The last period of strong wage gains occurred in the 1970s, when the country suffered double-digit inflation triggered by oil shocks. Many unions negotiated cost-of-living wage increases. To fight inflation, the Federal Reserve responded by aggressively raising interest rates, conquering inflation but leading to a severe recession in 1981-82.

Even though the Consumer Price Index rose 2.7 percent from December 2008 to December 2009, more than 50 million Social Security recipients got no cost-of-living benefit increase this year. That’s because overall prices fell from July to September last year, compared with the same months in 2008 — the period the government uses to determine Social Security adjustments.

While the 1.8 percent rise in core inflation was within the Fed’s comfort zone, it masked the pain consumers felt in their pocketbooks because of the big jump in energy prices and other key items.

Energy prices for the 12 months ending in December shot up 18.2 percent, the biggest jump since 1979. Energy prices had dropped by 21.3 percent during the same period in 2008. The energy surge was led by higher gasoline costs, which rose 53.5 percent after falling 43.1 percent in 2008.

Food prices swung in the opposite direction. They fell 0.5 percent last year, the biggest drop since 1961.

Housing costs also are limiting core inflation. They dropped 0.3 percent for the 12 months ending in December. It was the sharpest annual decline on records dating to 1968. A glut of single-family homes on the market and record apartment vacancy rates have weighed down housing prices.
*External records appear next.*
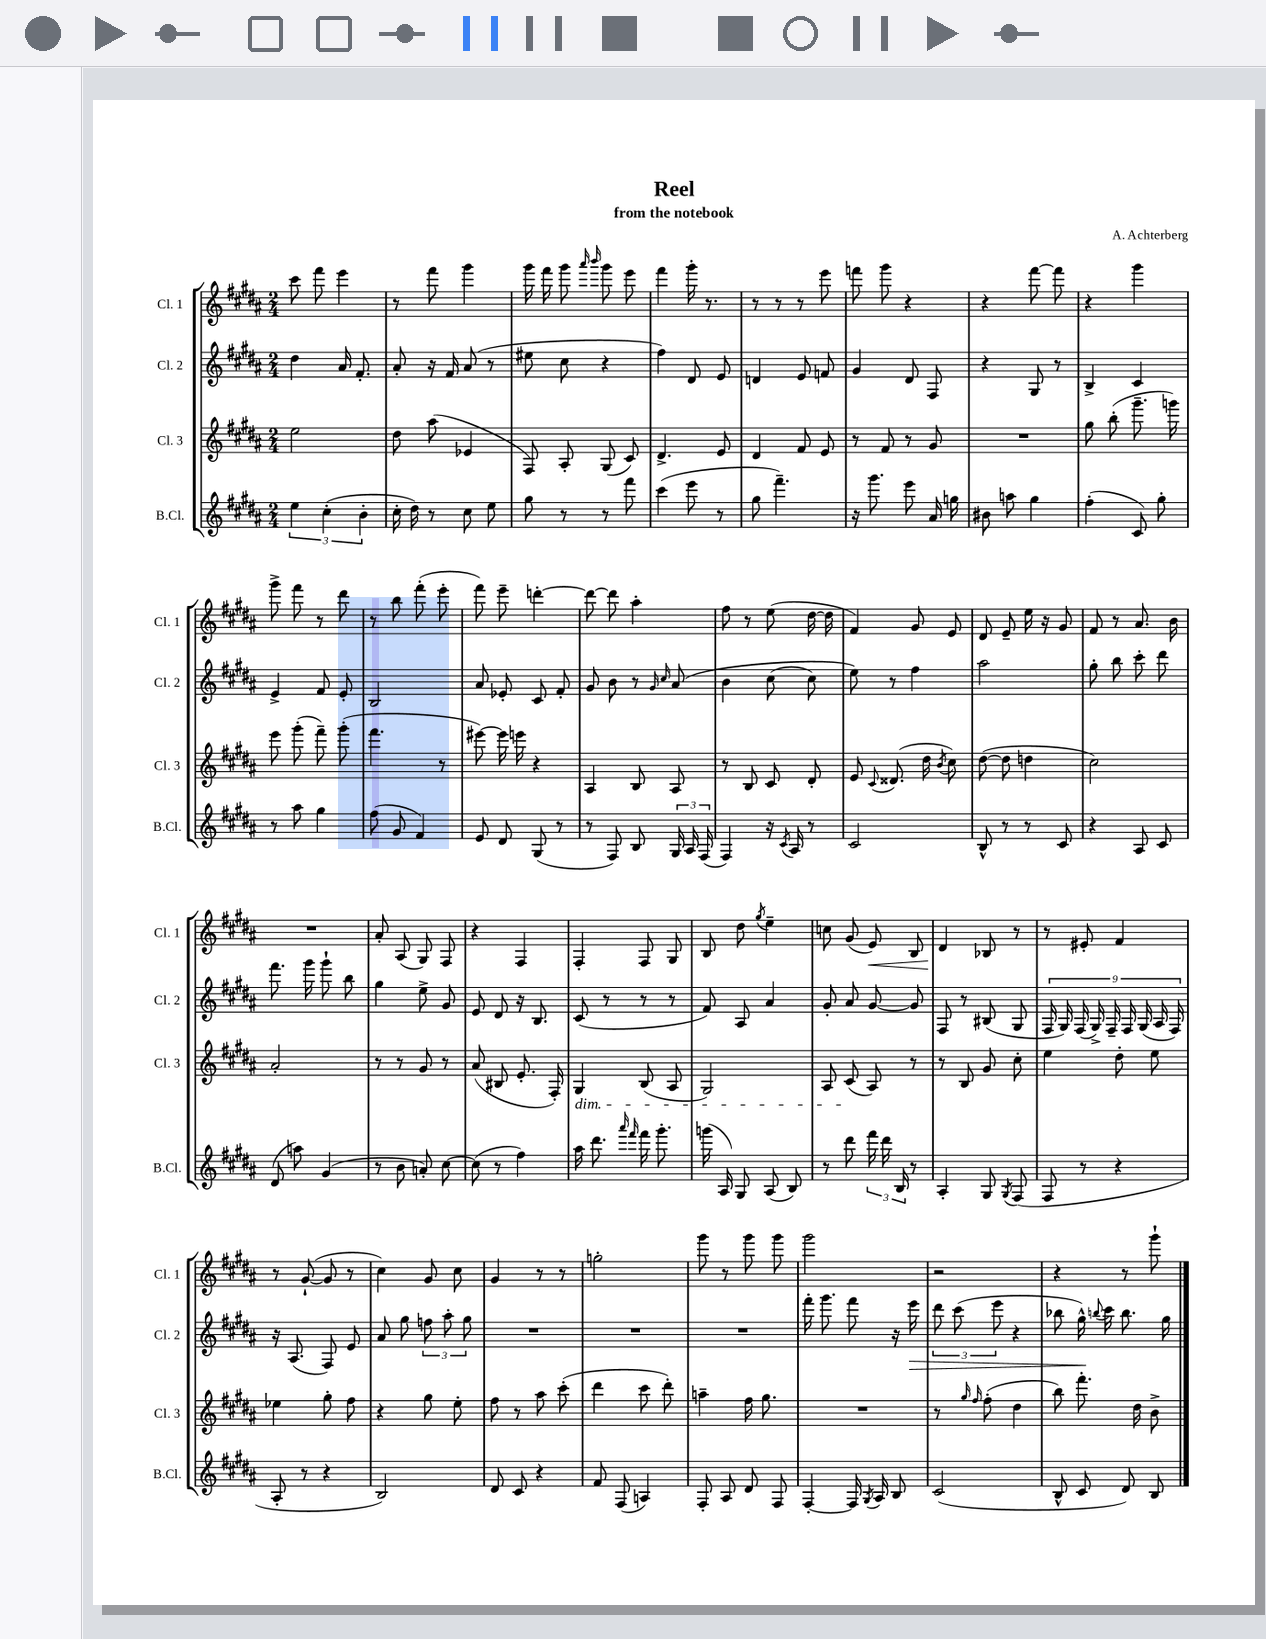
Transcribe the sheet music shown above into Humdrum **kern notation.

**kern	**kern	**kern	**kern
*staff4	*staff3	*staff2	*staff1
*clefG2	*clefG2	*clefG2	*clefG2
*k[f#c#g#d#a#]	*k[f#c#g#d#a#]	*k[f#c#g#d#a#]	*k[f#c#g#d#a#]
*M2/4	*M2/4	*M2/4	*M2/4
6ee	2ee	4dd#	8ccc#
.	.	.	8fff#
(6cc#'	.	.	.
.	.	16a#	4eee
.	.	8.f#'	.
6b'	.	.	.
=	=	=	=
16cc#'	8dd#	8a#'	8r
16dd#)	.	.	.
8r	(8aa#	16r	8fff#
.	.	16f#	.
8cc#	4e-	(8a#	4ggg#
8ee	.	8r	.
=	=	=	=
8gg#	8F#)	8ee#	16ggg#
.	.	.	16fff#
8r	8A#'	8cc#	8ggg#
.	.	.	16qqaaa#
.	.	.	16qqbbb
8r	(8G#	4r	8ggg#
8fff#	8c#)	.	8eee
=	=	=	=
(4ccc#	4.d#^	4ff#)	4fff#
8eee	.	8d#	16ggg#'
.	.	.	8.r
8r	8e	8e	.
=	=	=	=
8gg#	4d#	4d	8r
4.fff#~)	.	.	8r
.	8f#	8e	8r
.	8e	8f	8eee
=	=	=	=
16r	8r	4g#	8fff
8.ggg#	.	.	.
.	8f#	.	8ggg#
8eee	8r	8d#	4r
16a#	8g#	8F#	.
16gg	.	.	.
=	=	=	=
8b#	2r	4r	4r
8aa	.	.	.
4gg#	.	8G#	[8fff#
.	.	8r	8fff#]
=	=	=	=
(4ff#'	8gg#	4B^	4r
.	(8bb'	.	.
8c#)	8.ggg#~	4c#	4ggg#
8gg#'	.	.	.
.	16ggg)	.	.
=	=	=	=
8r	8eee	4e^	8ggg#^
8aa#	(8ggg#'	.	8fff#
4gg#	8fff#~)	8f#	8r
.	(8ggg#'	8e'	8ddd#
=	=	=	=
(8ff#	4.fff#	2B	8r
8g#	.	.	8bb
4f#)	.	.	(8fff#'
.	8r	.	8eee'
=	=	=	=
8e	[8eee#)	8a#	8fff#)
8d#	16eee#]	8e-'	8eee~
.	16eee	.	.
(8G#	4r	8c#	[4ddd'
8r	.	8f#'	.
=	=	=	=
8r	4A#	8g#	8ddd_
8F#)	.	8b	8ddd]
8B	8B	8r	4aa#'
.	.	16qqg#	.
.	.	16qqcc#	.
24G#	8A#	&(8a#	.
24A#	.	.	.
(24F#	.	.	.
=	=	=	=
4F#)	8r	4b	8ff#
.	8B	.	8r
16r	8c#	(8cc#	(8ee
8qc#	.	.	.
16A#	.	.	.
8r	8d#'	8cc#)	[16dd#
.	.	.	16dd#]
=	=	=	=
2c#	8e	8ee&)	4f#)
.	8qqc#	.	.
.	(8.d##	8r	.
.	.	4ff#	8g#
.	16dd#	.	.
.	8qb	.	.
.	8cc#)	.	8e
=	=	=	=
8B^^	([8dd#	2aa#	8d#
8r	8dd#]	.	8e~
8r	4dd	.	16ee
.	.	.	16r
8c#	.	.	8g#
=	=	=	=
4r	2cc#)	8gg#'	8f#
.	.	8bb	8r
8A#	.	8ccc#'	8.a#
8c#	.	8ddd#	.
.	.	.	16b
=	=	=	=
(8d#	2a#'	8.fff#	2r
8aa)	.	.	.
.	.	16ggg#	.
(4g#	.	8ggg#`	.
.	.	8bb	.
=	=	=	=
8r	8r	4gg#	8a#'
8b	8r	.	(8A#
8a')	8g#	8ee^	8G#)
[8cc#	8r	8g#	8F#
=	=	=	=
(8cc#]	(8a#	8e	4r
8r	8B#	8d#	.
4ff#)	8.e'	16r	4F#
.	.	8.B	.
.	16F#')	.	.
=	=	=	=
16aa#	4G#	(8c#	4F#'
8.ddd#	.	.	.
.	.	8r	.
16qqaaa#	.	.	.
16qqfff#	.	.	.
16fff#	(8B	8r	8F#
8.ggg#'	.	.	.
.	8A#	8r	8G#
=	=	=	=
(16ggg	2G#)	8f#)	8B
16A#)	.	.	.
8G#	.	8A#	8dd#
.	.	.	8qgg#
(8A#	.	4a#	4ee~
8B)	.	.	.
=	=	=	=
8r	8A#	8g#'	8cc
8ddd#	(8c#	8a#	(8g#
24fff#	8A#)	[8g#	8e)
24ddd#	.	.	.
24B	.	.	.
8r	8r	8g#]	8B
=	=	=	=
4A#'	8r	8F#	4d#
.	8B	8r	.
8G#	8g#	(8B#	8B-
8qG#	.	.	.
(8F#	8cc#'	8G#	8r
=	=	=	=
8F#	4ee	18F#	8r
.	.	18G#)	.
.	.	(18F#	.
8r	.	.	8e#'
.	.	18G#^)	.
.	.	18F#~	.
4r	8dd#'	.	4f#
.	.	18F#	.
.	.	(18G#	.
.	8ee	.	.
.	.	18A#	.
.	.	18F#)	.
=	=	=	=
8A#'	4ee-	16r	8r
.	.	(8.A#	.
8r	.	.	([8g#`
4r	8gg#'	8F#)	8g#]
.	8ff#	8e	8r
=	=	=	=
2B)	4r	8a#	4cc#)
.	.	8gg#	.
.	8gg#	12ff	8g#
.	.	12aa#'	.
.	8ee'	.	8cc#
.	.	12gg#	.
=	=	=	=
8d#	8ff#	2r	4g#
8c#	8r	.	.
4r	8aa#	.	8r
.	(8ccc#'	.	8r
=	=	=	=
8f#	4ddd#	2r	2gg'
(8F#	.	.	.
4A)	8ccc#	.	.
.	8ddd#')	.	.
=	=	=	=
8F#'	4aa~	2r	8ggg#
8A#	.	.	8r
8d#	16ff#	.	8ggg#
.	8.gg#	.	.
8F#	.	.	8ggg#
=	=	=	=
[4F#'	2r	16fff#'	2ggg#
.	.	8.ggg#	.
16F#]	.	8fff#	.
8qG#	.	.	.
16A#	.	.	.
8B	.	16r	.
.	.	16eee	.
=	=	=	=
(2c#	8r	12ddd#	2r
.	.	(12ccc#	.
.	16qqgg#	.	.
.	16qqff#	.	.
.	(8ff#'	.	.
.	.	12eee	.
.	4dd#	4r	.
=	=	=	=
8B^^	8bb)	8bb-	4r
8c#	8.fff#'	16gg#^^)	.
.	.	8qqbb	.
.	.	16ccc#	.
8d#)	.	8.bb	8r
.	16dd#	.	.
8B	8b^	.	8ggg#`
.	.	16gg#	.
==	==	==	==
*-	*-	*-	*-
Medical costs rose by 3.4 percent last year, the biggest advance since a 5.2 percent increase in 2007. That continued a trend in which the costs of hospital visits, doctors and drugs are outpacing overall inflation.

College tuition costs jumped by 6 percent last year, following a 5.8 percent rise in 2008. Over the past decade, college tuition and fees have soared 92 percent.

Theresa Bryan was in line Friday morning at Dunkin’ Donuts in Haddon Township, N. J., for a cup of coffee — about the only indulgence she allows herself. She says she’s been unable to shop for clothes, shoes or anything for her home for a couple years.

With two children — one in high school, one in college — and a salary as a mortgage processor stalled for the past few years, she has felt no benefit from low inflation.

“I don’t notice anything because I’m so broke,” said Bryan, 50.